Pedro Dias nega crime de furto

Foram pouco mais de duas horas de julgamento, que começou por volta das 11h00 com declarações do arguido. Numa voz calma e segura, Pedro Dias negou ter roubado as duas matrículas. Referiu terem acontecido “coisas estranhas”, na quinta do pai — onde foram encontrados os objetos roubados –, como por exemplo aparecerem “sacos de roupa” e desaparecerem “motosserras”, e pensou estarem relacionados com a ex-mulher e o processo litigioso da guarda da filha.

O arguido disse ainda ter estado na África do Sul na altura dos factos e que qualquer pessoa facilmente acedia à quinta, uma vez que uma parte do terreno não está vedado.

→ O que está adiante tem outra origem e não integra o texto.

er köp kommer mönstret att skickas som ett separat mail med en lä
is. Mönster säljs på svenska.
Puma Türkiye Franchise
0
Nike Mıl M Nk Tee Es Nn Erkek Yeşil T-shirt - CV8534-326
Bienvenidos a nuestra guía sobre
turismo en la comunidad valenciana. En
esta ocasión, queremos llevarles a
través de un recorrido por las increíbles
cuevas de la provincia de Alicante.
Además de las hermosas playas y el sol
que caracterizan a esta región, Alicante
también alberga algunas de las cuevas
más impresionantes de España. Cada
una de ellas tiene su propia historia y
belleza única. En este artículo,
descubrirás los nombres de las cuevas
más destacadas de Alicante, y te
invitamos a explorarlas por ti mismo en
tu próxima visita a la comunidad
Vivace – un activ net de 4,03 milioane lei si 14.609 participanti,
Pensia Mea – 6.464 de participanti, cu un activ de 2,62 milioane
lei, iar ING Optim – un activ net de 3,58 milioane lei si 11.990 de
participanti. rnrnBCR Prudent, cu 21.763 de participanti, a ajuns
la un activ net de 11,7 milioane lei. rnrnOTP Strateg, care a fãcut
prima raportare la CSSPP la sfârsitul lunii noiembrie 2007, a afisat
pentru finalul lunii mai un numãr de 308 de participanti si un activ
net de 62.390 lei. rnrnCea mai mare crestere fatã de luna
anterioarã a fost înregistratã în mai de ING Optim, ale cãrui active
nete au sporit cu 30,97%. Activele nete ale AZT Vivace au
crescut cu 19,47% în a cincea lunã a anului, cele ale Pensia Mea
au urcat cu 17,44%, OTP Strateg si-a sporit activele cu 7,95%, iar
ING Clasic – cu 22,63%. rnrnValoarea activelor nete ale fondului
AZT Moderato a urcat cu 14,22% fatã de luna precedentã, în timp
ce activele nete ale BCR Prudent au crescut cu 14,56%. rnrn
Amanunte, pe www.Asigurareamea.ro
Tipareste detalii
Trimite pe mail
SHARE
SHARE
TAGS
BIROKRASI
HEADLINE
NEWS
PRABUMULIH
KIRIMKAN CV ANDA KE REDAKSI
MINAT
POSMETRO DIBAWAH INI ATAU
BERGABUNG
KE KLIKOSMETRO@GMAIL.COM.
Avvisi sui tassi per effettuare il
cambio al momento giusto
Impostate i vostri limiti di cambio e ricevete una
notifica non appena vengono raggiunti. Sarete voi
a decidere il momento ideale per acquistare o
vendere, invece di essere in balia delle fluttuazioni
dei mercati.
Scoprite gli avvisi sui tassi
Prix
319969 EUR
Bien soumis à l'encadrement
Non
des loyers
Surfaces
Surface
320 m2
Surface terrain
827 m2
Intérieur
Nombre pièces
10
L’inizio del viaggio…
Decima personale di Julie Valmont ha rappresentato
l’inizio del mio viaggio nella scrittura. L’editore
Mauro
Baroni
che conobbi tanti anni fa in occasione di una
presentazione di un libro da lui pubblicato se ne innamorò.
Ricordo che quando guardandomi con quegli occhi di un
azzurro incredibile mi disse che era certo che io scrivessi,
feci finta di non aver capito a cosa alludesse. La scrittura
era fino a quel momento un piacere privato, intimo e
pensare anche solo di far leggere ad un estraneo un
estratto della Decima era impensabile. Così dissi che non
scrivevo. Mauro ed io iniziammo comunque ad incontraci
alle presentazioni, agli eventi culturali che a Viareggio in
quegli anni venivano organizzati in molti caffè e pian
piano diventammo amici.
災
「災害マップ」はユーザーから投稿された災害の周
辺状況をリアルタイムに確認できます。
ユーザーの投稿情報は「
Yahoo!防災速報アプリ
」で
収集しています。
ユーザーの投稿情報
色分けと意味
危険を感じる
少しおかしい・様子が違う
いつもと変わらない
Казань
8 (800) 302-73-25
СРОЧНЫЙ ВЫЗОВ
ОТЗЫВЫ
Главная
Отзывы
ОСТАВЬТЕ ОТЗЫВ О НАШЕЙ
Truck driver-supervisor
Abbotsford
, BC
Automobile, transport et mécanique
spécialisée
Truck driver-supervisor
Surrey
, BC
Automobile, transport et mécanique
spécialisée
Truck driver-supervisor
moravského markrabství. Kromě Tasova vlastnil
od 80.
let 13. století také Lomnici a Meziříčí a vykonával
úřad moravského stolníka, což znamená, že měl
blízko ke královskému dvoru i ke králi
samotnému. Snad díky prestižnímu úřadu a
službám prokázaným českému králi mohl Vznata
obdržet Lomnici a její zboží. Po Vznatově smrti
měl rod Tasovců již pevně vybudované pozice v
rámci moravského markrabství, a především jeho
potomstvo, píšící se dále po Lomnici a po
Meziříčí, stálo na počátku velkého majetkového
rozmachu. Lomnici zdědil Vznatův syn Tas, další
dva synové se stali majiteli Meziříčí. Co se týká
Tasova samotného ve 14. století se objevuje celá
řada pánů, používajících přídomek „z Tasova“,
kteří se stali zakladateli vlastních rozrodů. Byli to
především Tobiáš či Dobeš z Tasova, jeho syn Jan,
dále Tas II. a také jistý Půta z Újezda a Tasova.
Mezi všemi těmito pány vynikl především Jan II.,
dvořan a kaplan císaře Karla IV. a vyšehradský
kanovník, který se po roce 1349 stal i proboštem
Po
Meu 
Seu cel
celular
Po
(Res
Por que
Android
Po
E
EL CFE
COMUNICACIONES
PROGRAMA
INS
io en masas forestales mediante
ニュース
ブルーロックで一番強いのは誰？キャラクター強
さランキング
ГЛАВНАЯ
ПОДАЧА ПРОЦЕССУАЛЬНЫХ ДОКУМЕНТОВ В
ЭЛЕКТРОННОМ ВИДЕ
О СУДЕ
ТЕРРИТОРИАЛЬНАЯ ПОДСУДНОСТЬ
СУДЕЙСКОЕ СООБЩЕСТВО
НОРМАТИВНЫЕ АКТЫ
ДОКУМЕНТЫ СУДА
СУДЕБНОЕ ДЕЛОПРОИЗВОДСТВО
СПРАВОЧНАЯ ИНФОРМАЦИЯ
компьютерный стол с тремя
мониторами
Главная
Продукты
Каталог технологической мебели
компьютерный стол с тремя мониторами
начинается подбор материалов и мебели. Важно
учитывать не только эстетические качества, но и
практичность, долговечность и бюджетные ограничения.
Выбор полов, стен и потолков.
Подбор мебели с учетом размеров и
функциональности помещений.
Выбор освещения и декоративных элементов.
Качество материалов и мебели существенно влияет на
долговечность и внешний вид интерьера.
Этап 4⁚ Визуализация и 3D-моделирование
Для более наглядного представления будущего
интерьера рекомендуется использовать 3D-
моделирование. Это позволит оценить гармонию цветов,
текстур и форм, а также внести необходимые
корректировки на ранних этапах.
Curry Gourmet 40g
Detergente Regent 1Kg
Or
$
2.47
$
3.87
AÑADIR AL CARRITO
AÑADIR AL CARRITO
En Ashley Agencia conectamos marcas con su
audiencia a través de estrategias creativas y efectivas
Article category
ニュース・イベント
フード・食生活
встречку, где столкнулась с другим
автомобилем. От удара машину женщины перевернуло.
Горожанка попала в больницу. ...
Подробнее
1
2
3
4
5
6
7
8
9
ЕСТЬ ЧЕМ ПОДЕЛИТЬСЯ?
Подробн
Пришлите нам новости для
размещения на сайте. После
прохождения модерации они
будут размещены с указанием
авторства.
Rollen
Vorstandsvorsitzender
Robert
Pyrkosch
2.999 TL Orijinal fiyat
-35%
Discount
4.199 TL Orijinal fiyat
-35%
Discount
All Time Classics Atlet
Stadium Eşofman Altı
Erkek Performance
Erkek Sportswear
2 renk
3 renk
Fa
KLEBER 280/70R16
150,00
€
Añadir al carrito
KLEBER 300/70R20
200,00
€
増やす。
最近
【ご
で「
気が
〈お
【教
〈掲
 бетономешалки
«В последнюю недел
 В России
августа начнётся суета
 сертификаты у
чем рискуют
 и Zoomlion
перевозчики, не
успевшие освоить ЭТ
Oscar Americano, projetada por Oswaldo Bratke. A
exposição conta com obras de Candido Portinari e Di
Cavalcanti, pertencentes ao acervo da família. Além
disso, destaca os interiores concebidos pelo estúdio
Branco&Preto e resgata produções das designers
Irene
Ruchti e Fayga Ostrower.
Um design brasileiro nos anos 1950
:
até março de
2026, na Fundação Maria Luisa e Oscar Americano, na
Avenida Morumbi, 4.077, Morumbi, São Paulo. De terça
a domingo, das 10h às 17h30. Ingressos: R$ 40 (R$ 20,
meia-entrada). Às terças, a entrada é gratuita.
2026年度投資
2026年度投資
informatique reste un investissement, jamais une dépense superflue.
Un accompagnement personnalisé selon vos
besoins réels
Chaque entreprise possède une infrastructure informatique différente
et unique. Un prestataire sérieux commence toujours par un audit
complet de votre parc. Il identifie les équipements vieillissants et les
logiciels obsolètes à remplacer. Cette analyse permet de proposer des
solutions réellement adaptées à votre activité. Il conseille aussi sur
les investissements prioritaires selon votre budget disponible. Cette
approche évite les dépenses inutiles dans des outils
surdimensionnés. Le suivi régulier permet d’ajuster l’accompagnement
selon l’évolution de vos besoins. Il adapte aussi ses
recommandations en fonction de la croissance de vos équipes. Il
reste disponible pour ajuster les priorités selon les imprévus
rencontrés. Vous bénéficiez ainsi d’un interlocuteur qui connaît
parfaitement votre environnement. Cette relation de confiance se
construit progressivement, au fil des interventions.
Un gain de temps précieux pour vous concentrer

Assumiu também ter contactado o proprietário das matrículas e a sua filha para perceber se algum deles conhecia a sua ex-mulher.

Depois de terem sido ouvidas seis testemunhas, entre elas um militar da GNR por videoconferência e uma ex-namorada do arguido, o Ministério Público pediu pena de multa para Pedro Dias por um crime que a procuradora diz não ter dúvidas que foi cometido pelo suspeito. Para a advogada Mónica Quintela, nenhum dos factos foi provado em tribunal, acrescentando que só compreende “as acusações” ao seu cliente “por contaminação provocada pela estigmatização que o arguido acarreta” com os crimes de Aguiar da Beira. A advogada disse acreditar mesmo que qualquer outro cidadão não seria condenado por este crime.

Mónica Quintela, advogada de Pedro Dias, diz só compreender “as acusações” do seu cliente “por contaminação provocada pela estigmatização que o arguido acarreta” com os crimes de Aguiar da Beira

O juiz marcou a leitura da sentença para o próximo dia 28, às 10h00. Pedro Dias, contudo, não estará presente, mas irá ouvir a leitura de sentença por videoconferência a partir do Estabelecimento Prisional de Monsanto.

“Vai ser absolvido de certeza”

Já passava da uma da tarde quando o juiz deu por encerrada a sessão. Pedro Dias foi novamente algemado e encaminhado pela porta lateral da sala. Quando se levantou conseguiu por fim ver a amiga na audiência, a quem sorriu.

Judite foi uma das cerca de trinta pessoas que conseguiram entrar na sala do tribunal. Cá fora contava às outras pessoas o que se tinha passado. “Vai ser absolvido de certeza”, afirma, indignada. Para Judite, o arguido foi caracterizado como sendo um “bom samaritano” e não como criminoso. “Quem mata gente à queima-roupa não pode ser boa pessoa”, argumenta.

Aos poucos, as pessoas vão descendo as escadarias em frente ao Palácio da Justiça. Maria Albertina, que esteve sentada ao lado da amiga de Pedro, não quis ir-se embora sem lhe dar uma palavra. “Eu acho que ele está inocente.” Esse tem sido o seu pressentimento desde o primeiro dia, sublinha a doméstica que não conhece pessoalmente Pedro Dias. “Tenho a impressão de que ele está inocente. Há qualquer coisa que não está bem”, continua.

Maria Albertina não conhece Pedro Dias pessoalmente, mas acredita na sua inocência: “Tenho a impressão de que ele está inocente. Há qualquer coisa que não está bem”

Na altura em que Pedro Dias estava a ser procurado, Maria Albertina chegou a ir a Arouca, com o filho de 21 anos, na tentativa de encontrar o suspeito. “Estava à espera de o ver, mesmo ele estando fugido”, conta esta habitante de São Pedro do Sul, explicando que quis falar com ele para perceber o que se tinha passado.

Não conseguiu na altura, nem esta sexta-feira. Pedro Dias voltou a sair pelo portão lateral e entrou na mesma carrinha azul de volta para Lisboa. Desta vez, ouviu-se uma mulher a gritar “Assassino!”, mas nada mais. “Pronto, está visto. Lá vai ele”, afirma uma mulher idosa, antes de virar costas e seguir a sua vida.